Our disability community does twice weekly Zoom check-ins, which cover everything from material needs to mental health.
A group of college friends started playing a favorite parlor game, NameGame, online twice a week. Normally, I wait all year to play NameGame in person, on New Years Day, after going to the ball in Philadelphia. I am starting to doubt there will be a Hogmanay Ball this year in Philadelphia. I collect names throughout the week, spell check them, and store them on a spreadsheet. I have played 229 female names since the start of the pandemic. It’s one way to keep track of time, I suppose.

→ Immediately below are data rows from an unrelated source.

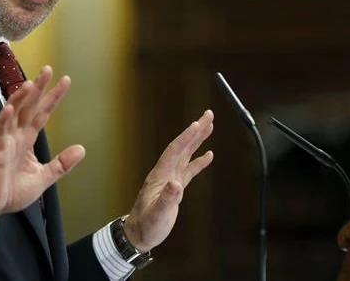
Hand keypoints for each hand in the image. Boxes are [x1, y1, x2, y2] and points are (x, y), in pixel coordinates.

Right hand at [0, 66, 84, 219]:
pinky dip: (3, 120)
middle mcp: (16, 136)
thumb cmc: (10, 191)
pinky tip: (9, 109)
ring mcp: (5, 141)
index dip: (53, 97)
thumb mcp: (43, 177)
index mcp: (27, 140)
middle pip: (28, 106)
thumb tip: (81, 149)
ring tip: (30, 84)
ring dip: (20, 98)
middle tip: (48, 70)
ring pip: (13, 114)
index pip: (42, 113)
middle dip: (38, 88)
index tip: (65, 81)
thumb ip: (61, 164)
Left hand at [124, 110, 213, 251]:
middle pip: (182, 146)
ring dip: (197, 140)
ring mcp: (170, 179)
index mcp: (160, 176)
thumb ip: (166, 199)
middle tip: (208, 115)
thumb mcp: (157, 214)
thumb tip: (176, 184)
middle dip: (195, 130)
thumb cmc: (147, 225)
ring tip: (209, 126)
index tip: (197, 124)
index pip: (174, 151)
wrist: (139, 234)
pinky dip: (198, 161)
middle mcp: (165, 173)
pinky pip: (188, 169)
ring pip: (186, 154)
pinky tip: (208, 155)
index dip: (186, 137)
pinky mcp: (175, 187)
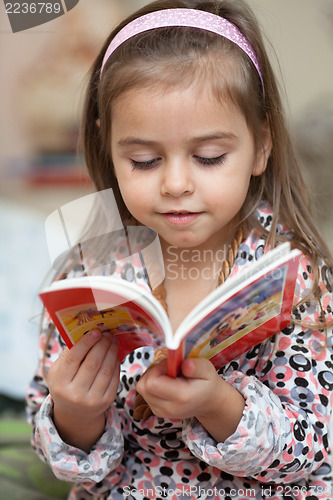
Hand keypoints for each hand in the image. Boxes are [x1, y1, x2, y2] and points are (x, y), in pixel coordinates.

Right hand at [47, 330, 119, 450]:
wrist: (75, 414)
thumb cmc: (65, 384)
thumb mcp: (58, 371)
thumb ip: (68, 354)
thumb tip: (84, 333)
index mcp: (60, 384)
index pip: (74, 358)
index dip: (86, 342)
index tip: (95, 331)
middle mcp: (75, 394)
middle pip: (93, 362)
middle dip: (102, 344)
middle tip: (107, 333)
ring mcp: (92, 400)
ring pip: (106, 369)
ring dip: (112, 351)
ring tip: (113, 340)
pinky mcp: (106, 401)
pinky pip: (114, 377)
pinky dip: (116, 363)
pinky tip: (115, 354)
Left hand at [136, 357, 243, 441]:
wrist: (209, 402)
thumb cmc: (207, 382)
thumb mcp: (207, 369)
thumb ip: (196, 366)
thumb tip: (185, 364)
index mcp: (181, 397)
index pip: (151, 383)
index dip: (157, 368)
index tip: (170, 365)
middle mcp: (168, 408)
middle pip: (143, 386)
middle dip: (153, 372)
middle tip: (169, 369)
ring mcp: (161, 412)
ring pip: (142, 389)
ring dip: (152, 378)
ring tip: (169, 377)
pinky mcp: (157, 412)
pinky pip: (145, 394)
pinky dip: (152, 386)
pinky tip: (167, 384)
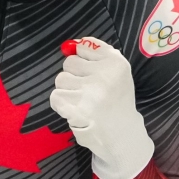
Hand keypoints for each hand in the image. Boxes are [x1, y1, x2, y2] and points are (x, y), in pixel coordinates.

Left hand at [50, 37, 153, 178]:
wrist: (122, 135)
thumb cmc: (116, 100)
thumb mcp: (117, 72)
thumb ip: (97, 53)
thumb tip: (73, 43)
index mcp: (116, 63)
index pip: (83, 48)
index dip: (83, 62)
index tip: (92, 74)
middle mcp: (104, 76)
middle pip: (69, 64)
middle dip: (74, 76)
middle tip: (88, 91)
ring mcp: (90, 94)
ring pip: (61, 80)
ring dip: (67, 91)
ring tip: (82, 102)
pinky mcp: (77, 111)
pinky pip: (56, 97)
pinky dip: (62, 105)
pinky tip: (75, 110)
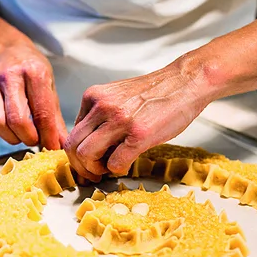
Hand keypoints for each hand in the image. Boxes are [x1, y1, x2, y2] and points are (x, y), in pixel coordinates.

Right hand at [0, 42, 66, 149]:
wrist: (10, 51)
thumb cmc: (33, 72)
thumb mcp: (50, 88)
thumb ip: (55, 117)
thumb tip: (62, 144)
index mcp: (35, 74)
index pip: (42, 113)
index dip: (48, 136)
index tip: (52, 147)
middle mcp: (11, 77)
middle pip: (17, 119)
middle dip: (28, 137)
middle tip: (35, 140)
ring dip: (10, 136)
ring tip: (19, 136)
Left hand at [63, 60, 211, 180]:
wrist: (184, 83)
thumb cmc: (155, 94)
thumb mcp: (117, 98)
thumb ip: (99, 117)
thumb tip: (88, 146)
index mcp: (93, 97)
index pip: (72, 133)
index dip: (77, 154)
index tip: (86, 163)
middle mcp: (102, 106)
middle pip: (73, 146)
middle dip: (80, 166)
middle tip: (93, 173)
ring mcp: (119, 120)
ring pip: (86, 155)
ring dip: (95, 170)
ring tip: (107, 169)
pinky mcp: (138, 135)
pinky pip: (114, 163)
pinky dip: (117, 170)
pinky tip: (127, 164)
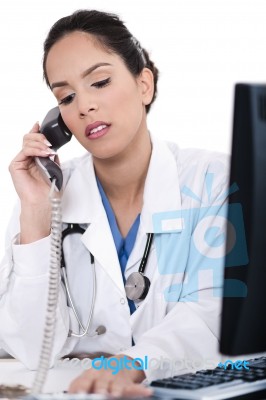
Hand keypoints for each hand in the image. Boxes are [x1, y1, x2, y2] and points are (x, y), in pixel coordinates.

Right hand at [9, 122, 57, 242]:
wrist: (44, 201)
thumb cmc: (49, 189)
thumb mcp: (55, 167)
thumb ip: (52, 156)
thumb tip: (53, 146)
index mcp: (34, 158)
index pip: (33, 140)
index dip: (36, 131)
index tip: (41, 124)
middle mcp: (25, 159)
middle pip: (29, 138)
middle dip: (41, 137)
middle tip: (50, 143)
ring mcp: (20, 161)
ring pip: (27, 142)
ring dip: (40, 144)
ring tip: (49, 150)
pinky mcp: (15, 165)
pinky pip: (25, 151)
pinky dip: (36, 150)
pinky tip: (44, 153)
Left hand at [68, 355, 152, 396]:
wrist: (122, 362)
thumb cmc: (102, 374)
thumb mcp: (89, 378)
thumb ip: (79, 386)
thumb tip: (70, 394)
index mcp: (91, 373)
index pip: (83, 380)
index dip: (81, 387)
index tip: (79, 394)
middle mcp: (104, 373)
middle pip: (101, 380)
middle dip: (100, 388)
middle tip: (100, 394)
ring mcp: (117, 376)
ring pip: (117, 382)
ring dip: (117, 388)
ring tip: (116, 394)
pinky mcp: (129, 381)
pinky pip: (135, 386)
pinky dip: (140, 389)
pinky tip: (146, 391)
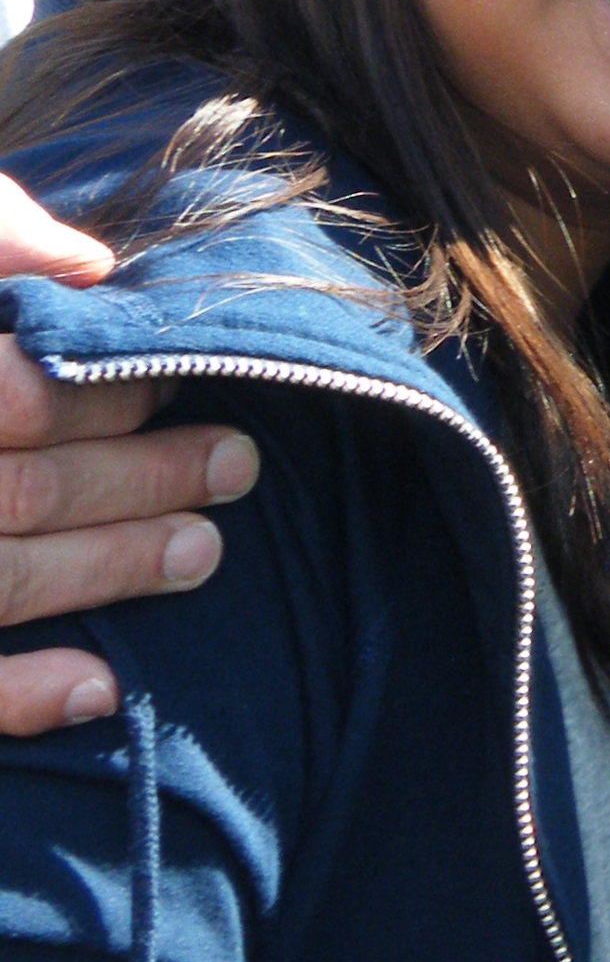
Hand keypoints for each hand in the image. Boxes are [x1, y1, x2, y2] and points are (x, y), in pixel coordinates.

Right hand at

I click on the county public health website daily around noon to check on cases and trends.
For the first time in years, I’ve been wearing short sleeves and ankle socks to work. For once, I am appropriately warm in the summer, not shivering under air conditioning for 10 hours at a time. For the first time ever, I’m wearing necklaces, because I’m not wearing a name badge on a lanyard. I suppose even a pandemic has a silver lining.
In June, I started going back to work-at-work once a week to see new patients and urgent medication checks. I had tried doing new visits by telemedicine and found I could sometimes catch a glimpse of a toddler patient. Others in my field are doing autism evaluations by remote. I’m not sure how.
At work, we are wearing masks and face shields. We changed the schedule to allow more time between patients, so we don’t need to use the waiting room or risk having families come into contact with each other in the narrow corridor.
Possibly the biggest blow for me was putting away toys. A previous routine was impulse shopping in the 2-dollar bin at Target. “The kids would love this!” I would say. Sometimes I would have to follow with the admonition to myself, “Nightengale, you don’t have to buy everything the kids would love. . .“
So I put away the 11 piece painted wooden train set, the magnetic alphabet, the dolls with cloth bodies, the books. I was especially sad to put away the books, but short of a 72 hour quarantine, there’s no way to clean them. Now I have a few plastic animals, dinosaurs and blocks remaining. My new routine is washing them with soap and hot water between visits, three or four times a day.
I have new scripts about ways to adapt virtual schooling for children with the most significant learning and communication needs. “No school assignment is worth your child’s mental health, your relationship with your child, or your job,” I say. I am not convinced that a national panic on missed academics is good for our children. If they all miss a few months, is anyone really “behind”?
“We are building the airplane while we are flying it” is a quote I find myself using often.
The headlines proclaim that children with disabilities are struggling with all the changes, and I have found this is often, but not universally true. Perhaps a quarter of my patients seem to be thriving. So I am sharing more information about homeschooling.
August is usually the start of my back-to-school routines, with forms for medication administration and last minute plans for classroom accommodations. Now I have scripts about my concern for children with ADHD having their needs met in the socially distanced classroom. One script is not new, even as I coach families through new school situations. “No one has ever put me in charge of a school district, and probably nobody ever will.”
My patient notes have new phrases that have become automatic on the fingers. “His visit was via video due to the pandemic.” “She is able to wear a mask for a brief shopping trip but not a full school day.” “His district will be virtual the first nine weeks and then likely move to a hybrid model”
I see most of my patients at about 4-6 month intervals, so I’m now checking in with families I last saw in February and early March, PrePandemic. “You know, if someone had told me at our last visit that within a few weeks schools would all be closed and we would spend months indoors, I would have asked what dystopian science fiction novel they’d been reading.”
Maybe if I found out and read it, I’d have some better scripts.